でも今言いたいことは質問ではなく抗議だ。



「ちょっと紀田ちゃん!それはないよ!俺に死ねってこと!?」



すると俺よりも先に未空が声を上げた。



「誰が紀田ちゃんだ。それに死ねとも言ってねぇよ」

「じゃあ貼り出さないでよ!恥ずかしくて外歩けないじゃん!」

「成績が悪いのは俺のせいじゃねぇから知らん。恥ずかしい思いしたくなかったら良い点取るんだな。ま、もう手遅れだが」

「嫌だぁあああ!!」

「鬼!悪魔!」

「大魔王!」

「ほお、テメー等も言うようになったじゃねぇか…」



未空に便乗して一部のクラスメイトから非難の声が上がる。
それらを一身に受けてポキポキと指を鳴らす紀田先生を横目に俺は机に両肘をついて頭を抱えた。



「……最悪だ」



未空の言葉を補足するわけじゃないがこれで最下位だったら立ち直れない。
恥ずかしくて外を歩けない気持ちも分かる気がする。



「それと毎回このクラスから赤点取る奴がいるようだが、お前等の成績次第では俺のクビにも関わって来るんだから気合入れてやれよ」

「え、赤点取ったら紀田先生クビになっちゃうの?」

「おっ、何だ立夏。

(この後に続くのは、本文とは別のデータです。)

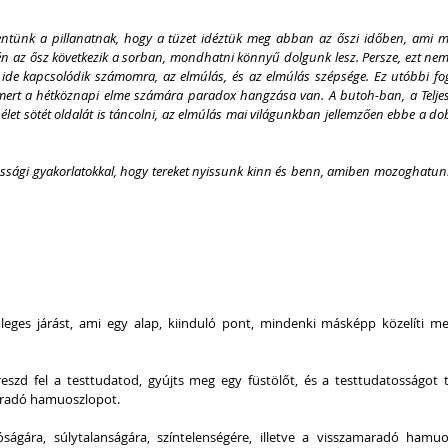
entünk a pillanatnak, hogy a tüzet idéztük meg abban az őszi időben, ami mo
én az ősz következik a sorban, mondhatni könnyű dolgunk lesz. Persze, ezt nem 
 ide kapcsolódik számomra, az elmúlás, és az elmúlás szépsége. Ez utóbbi fo
ert a hétköznapi elme számára paradox hangzása van. A butoh-ban, a Teljes
 élet sötét oldalát is táncolni, az elmúlás mai világunkban jellemzően ebbe a do
ossági gyakorlatokkal, hogy tereket nyissunk kinn és benn, amiben mozoghatunk
eges járást, ami egy alap, kiinduló pont, mindenki másképp közelíti me
reszd fel a testtudatod, gyújts meg egy füstölőt, és a testtudatosságot t
maradó hamuoszlopot.
óságára, súlytalanságára, színtelenségére, illetve a visszamaradó hamuo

もしかして心配してくれてるのか?」

「そりゃ…」

「本当お前はクソ可愛いな。生徒会なんて辞めて俺の仕事を手伝ってくれよ、小遣いやるからさ」

「可愛くねぇし辞めねぇし小遣いもいらん」

「そうだよ!リカはもう生徒会の一員なんだから誰にもあげないよ!俺のなんだからね!」

「それも違う」

「安心しろ立夏。クビじゃなくてボーナスの間違いだから」

「そこ、一言余計だぞ」



何だ、心配して損した。



「紀田ちゃんの裏切者!俺達よりも金が大事だって言うのかよ!?」

「どうか俺のだけは貼り出さないで下さい!」

「紀田様!紀田大先生様!」

「お願いします!」



俺の心配を余所にクラスメイトからの抗議の声は一向に止まず時折手を合わせて懇願する様子が散見された。
……うん、まさに魔王様と愚民の光景。何か不憫で見てられない。



「貢も…、お前等の気持ち次第では考えないこともないが、まあこれに関しては俺でもどうにもなんねぇから潔く諦めろ」



しかも自分の教え子から集ろうとしてるし。